June 2006

Dr. Dave Dunn


QUESTION: We tried to use a UV acrylic adhesive a few years ago to bond some clear plastic parts, but the cure was incredibly slow and excess adhesive on the outside of the joint remained tacky. Have there been any improvements in these adhesives recently?

ANSWER: In order to cure UV adhesives, you have to expose them to UV radiation. Many early UV adhesives had problems in bonding plastics, mainly because certain plastics don't transmit UV light very well, particularly those that contain UV absorbers to prevent UV degradation. Remember, if a plastic is transparent, all that really means is that it transmits the visible part of the electromagnetic spectrum and not necessarily the UV. You can check this out on your plastics by using a UV radiometer. In recent years, manufacturers have designed systems that can be cured entirely by visible light or sometimes a combination of UV and visible.
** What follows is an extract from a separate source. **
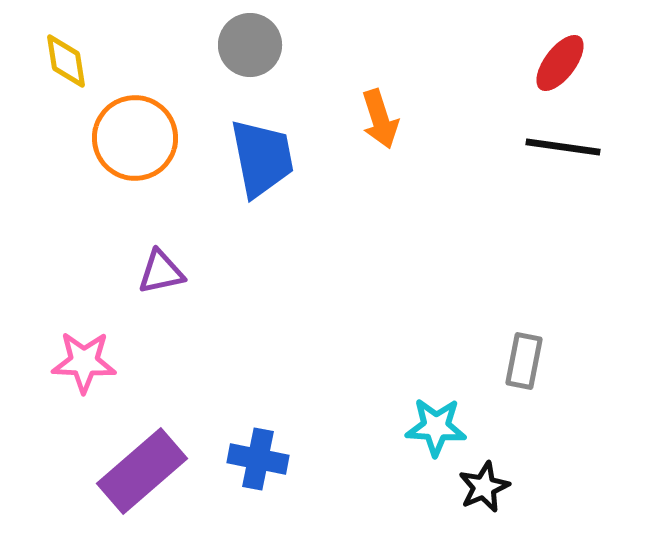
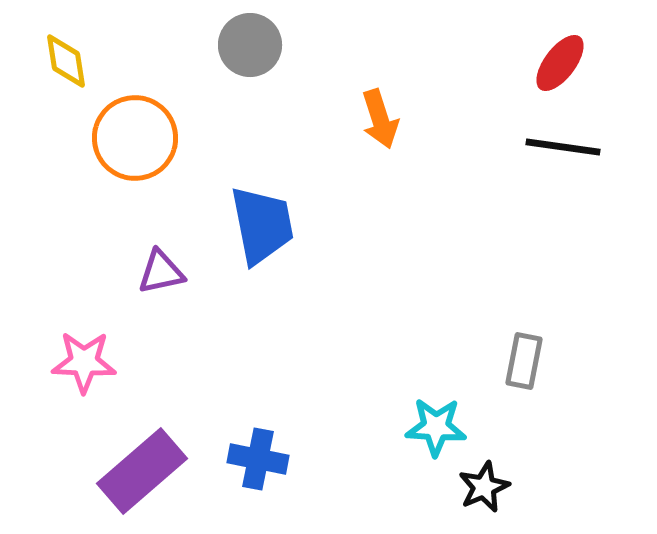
blue trapezoid: moved 67 px down
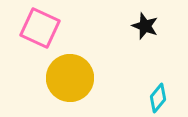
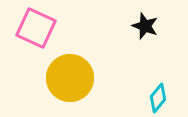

Surface tackiness was a major problem in early UV adhesives because curing is inhibited by air in the atmosphere, which means that you don't get full curing at the surface. The tackiness can often be mitigated by using a mixture of different types of photoinitiators or by blanketing the parts with an oxygen-free atmosphere during curing. An alternative to this is to use an adhesive with a so-called "dual-cure" system that has a conventional UV/visible cure plus a cure system that reacts with atmospheric moisture to cure the outside surface. The most common way of doing this is to build some isocyanate functionality in the adhesive. Isocyanates will react with moisture just like they do in one-component polyurethane adhesives. There are some UV adhesives that are called cationic UVs, which involve the curing of a special type of monomers called cycloaliphatic epoxies and vinyl ethers. These adhesives are not inhibited by oxygen but are not as widely available as the more common acrylate systems.